Talk NHS: A public debate 19 August

The stirring speeches, the resounding applause, the calls to action, the shouts of support. Talk nhs: a public debate on the past, present and future of the nhs (RSM London, Saturday 19th August) promises to be one of the most motivating and well-attended public meetings on the plight of the NHS for some time. The calibre of the speakers alone should tell you that.

But, after campaigning for a while, you start to hear the doubts: ‘haven’t we done all this before?’ ‘it’s the same old, same old’, ‘we need to be doing, not listening; marching, not sitting’. And these reservations are right – but also wrong.

Of course you’re going to ‘hear the same old’ if you campaign for long enough. There is a compelling reason for that: for most people, going about their lives, the plight of the NHS is not the dire crisis we few (compared with the whole population) know it to be. It becomes one only when their hospital A&E closes overnight; or they are facing a terrible choice of suffer in pain or pay up privately, as more and more CCGs save money by creating more and more barriers to elective surgery. Or they suddenly find, in a situation where no one wants to realise it for the first time, that it is their loved one in the back of the ambulance as it faces a 50 mile journey to save their life, because ‘centralisation’ in their area’s STP doesn’t feel the pain. Whereupon they become the most ardent, furious, committed NHS campaigner any of us could be. When it is too late, in other words.

To get people out of that imposed ignorance – and it is deliberately engineered – and bring them to the point where they demand change politically is the main focus of what we do. They have to learn. As any teacher will tell you, repetition is nearly always required. ‘The same old, same old’ for you, the committed campaigner, is a shocking revelation to the newcomer.

It’s also a bit unfair to regard an event as simple repetition. This one will be far from it. The idea of a ‘big conference’ in London aimed at the public has been planned for several years, and what matters above all are the speakers and what they have to say. This line-up is a crowd-puller. Not just the converted either: it promises to reach many new people and bring them in.
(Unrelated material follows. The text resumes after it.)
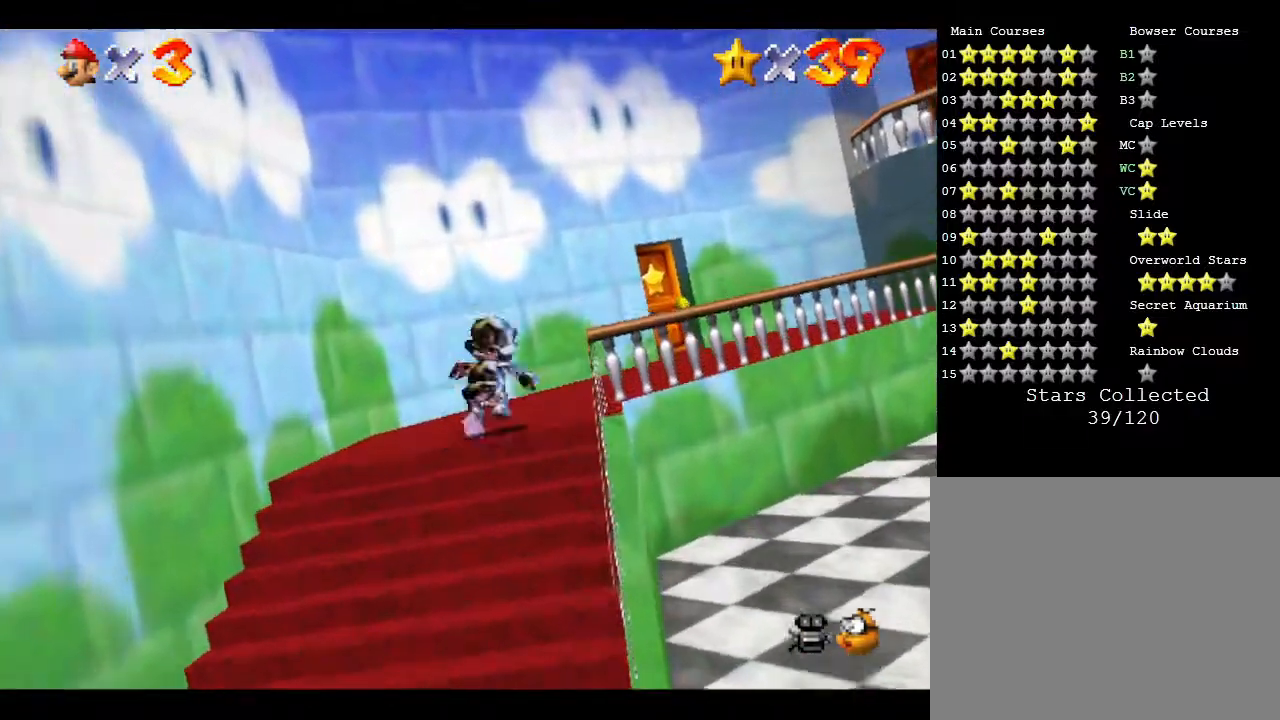
{"buttons": [], "left_stick": "up-right", "events": []}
Then there’s the media. Ah, the media. The darling guardian of a thriving democracy, challenging the powerful and protecting the vulnerable with the actinic glare of free speech? Or the pocketed sooth-sayer of the wealthy and powerful, suppressing awkward questions to protect its masters and vilifying the vulnerable with stereotyped untruths? Both, I would say. Yes, many media organisations are now ‘all about the bloody shopping’ (to quote Andrew Marr) and the opprobrium dumped on anyone who presents a threat or even a counter-opinion large enough to the right could not be further from the lofty ideal of ‘defending freedom through the press’. But many journalists – I would dare to suggest most – do hold those ideals to be worth protecting. And they are actually human (well, so far; Google does have ideas…).

Which means many journalists will listen. They will try to be even handed, even when their employers manifestly nearly always are not. They are worth telling our story to. The reach of the media remains powerful; most people believe some if not most of what the media tell them. They influence opinion on a politically massive scale – that’s why the rich and powerful try to control them. Which is why we must never stop trying to reach them – as a part of what we do. Large events with well-known speakers do have news value. You will never make national front-page news as a health campaign, other than very rarely. That is the reality. But it is not the whole story. There are many more pages, many other outlets, that together have far more influence than a headline-grabbing rarity nationally. So achieving that rare presence – as a part of a wider and more sustained strategy – is far from futile. That too is a part of what this event is all about.

So turn up. Get others to turn up. Help reach out. Do all we can to stop anyone discovering, in the back of that ambulance with their loved one as it hurtles over a distance made that long by cuts and ideology, that the NHS needs a future worthy of its past.